■ THE DATA

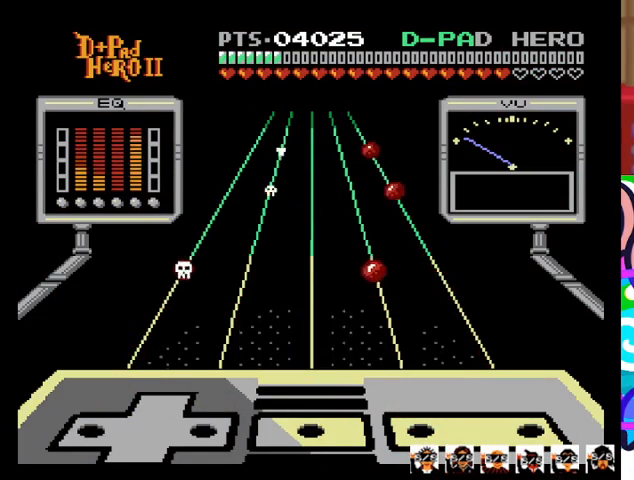
{"buttons": [], "events": []}
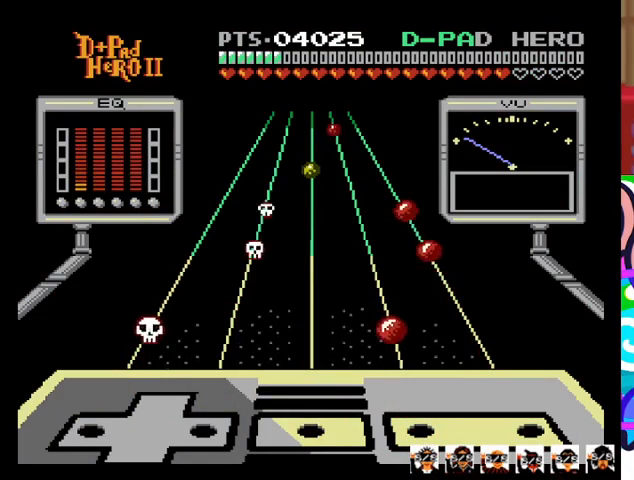
{"buttons": [], "events": []}
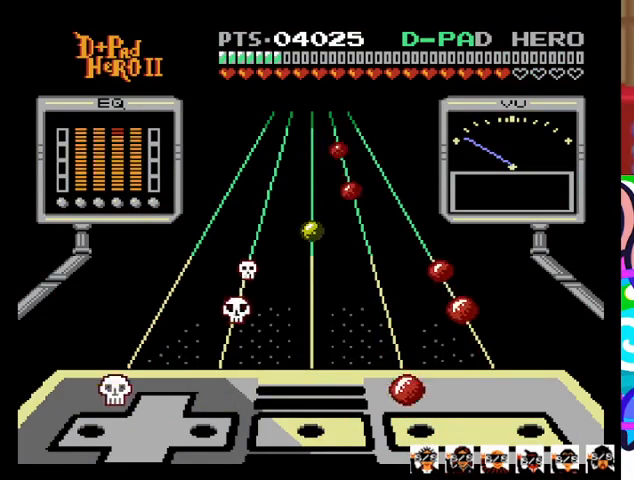
{"buttons": [], "events": [[267, "SQUARE", "down"], [467, "SQUARE", "up"]]}
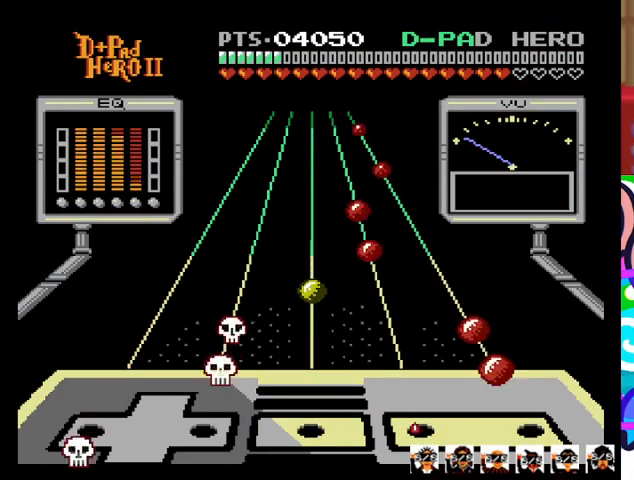
{"buttons": ["CROSS"], "events": [[433, "CROSS", "down"]]}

■ WHAT NEEDS TO BE DONE
From the listing, reproduce every line where the word "down" is present.

■ ANSWER AREA
{"buttons": [], "events": [[267, "SQUARE", "down"], [467, "SQUARE", "up"]]}
{"buttons": ["CROSS"], "events": [[433, "CROSS", "down"]]}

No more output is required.